*** Records supplied ***
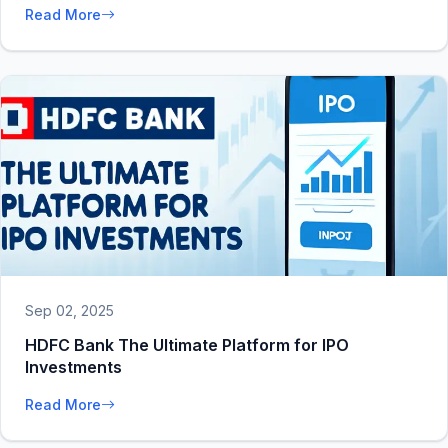
Read More
Sep 02, 2025
HDFC Bank The Ultimate Platform for IPO
Investments
Read More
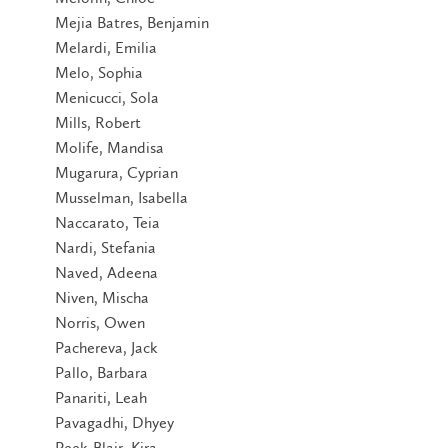
Mejia Batres, Benjamin
Melardi, Emilia
Melo, Sophia
Menicucci, Sola
Mills, Robert
Molife, Mandisa
Mugarura, Cyprian
Musselman, Isabella
Naccarato, Teia
Nardi, Stefania
Naved, Adeena
Niven, Mischa
Norris, Owen
Pachereva, Jack
Pallo, Barbara
Panariti, Leah
Pavagadhi, Dhyey
Peek-Blair, Kira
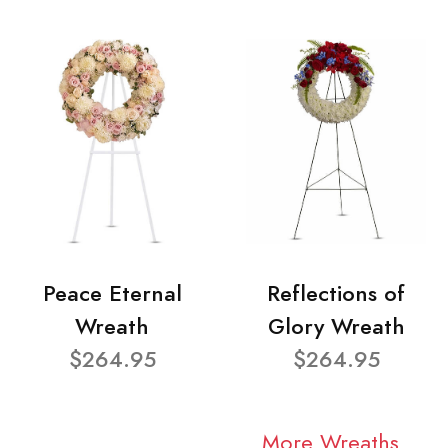
Peace Eternal
Reflections of
Wreath
Glory Wreath
$264.95
$264.95
More Wreaths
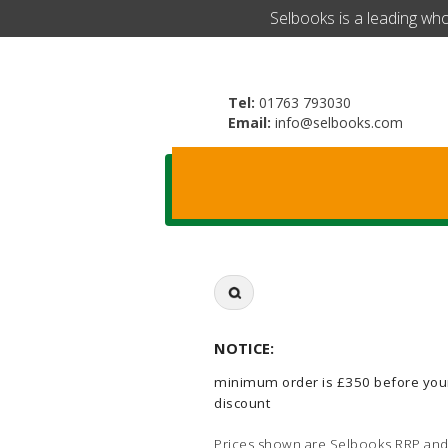
​Selbooks is a leading wh
Tel:
01763 793030
Email:
info@selbooks.com
Search
for:
NOTICE:
minimum order is £350 before you
discount
Prices shown are Selbooks RRP and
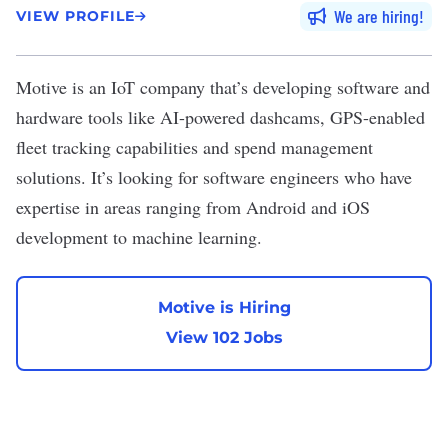
We are hiring
VIEW PROFILE
Motive
is an IoT company that’s developing software and
hardware tools like AI-powered dashcams, GPS-enabled
fleet tracking capabilities and spend management
solutions. It’s looking for software engineers who have
expertise in areas ranging from Android and iOS
development to machine learning.
Motive is Hiring
View 102 Jobs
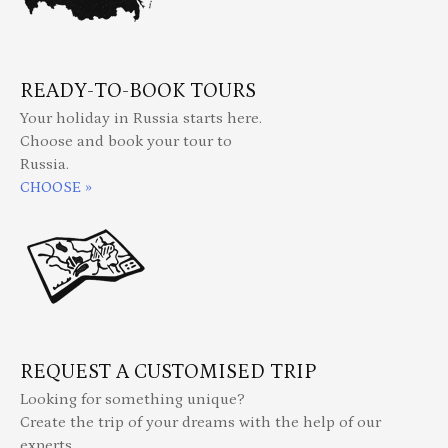
READY-TO-BOOK TOURS
Your holiday in Russia starts here.
Choose and book your tour to
Russia.
CHOOSE »
REQUEST A CUSTOMISED TRIP
Looking for something unique?
Create the trip of your dreams with the help of our
experts.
*** End of Records supplied ***
Your objective: All of the data above should be quoted exactly, except for the pictures.

Answer for the task:
Read More
Sep 02, 2025
HDFC Bank The Ultimate Platform for IPO
Investments
Read More
Mejia Batres, Benjamin
Melardi, Emilia
Melo, Sophia
Menicucci, Sola
Mills, Robert
Molife, Mandisa
Mugarura, Cyprian
Musselman, Isabella
Naccarato, Teia
Nardi, Stefania
Naved, Adeena
Niven, Mischa
Norris, Owen
Pachereva, Jack
Pallo, Barbara
Panariti, Leah
Pavagadhi, Dhyey
Peek-Blair, Kira
Peace Eternal
Reflections of
Wreath
Glory Wreath
$264.95
$264.95
More Wreaths
​Selbooks is a leading wh
Tel:
01763 793030
Email:
info@selbooks.com
Search
for:
NOTICE:
minimum order is £350 before you
discount
Prices shown are Selbooks RRP and
We are hiring
VIEW PROFILE
Motive
is an IoT company that’s developing software and
hardware tools like AI-powered dashcams, GPS-enabled
fleet tracking capabilities and spend management
solutions. It’s looking for software engineers who have
expertise in areas ranging from Android and iOS
development to machine learning.
Motive is Hiring
View 102 Jobs
READY-TO-BOOK TOURS
Your holiday in Russia starts here.
Choose and book your tour to
Russia.
CHOOSE »
REQUEST A CUSTOMISED TRIP
Looking for something unique?
Create the trip of your dreams with the help of our
experts.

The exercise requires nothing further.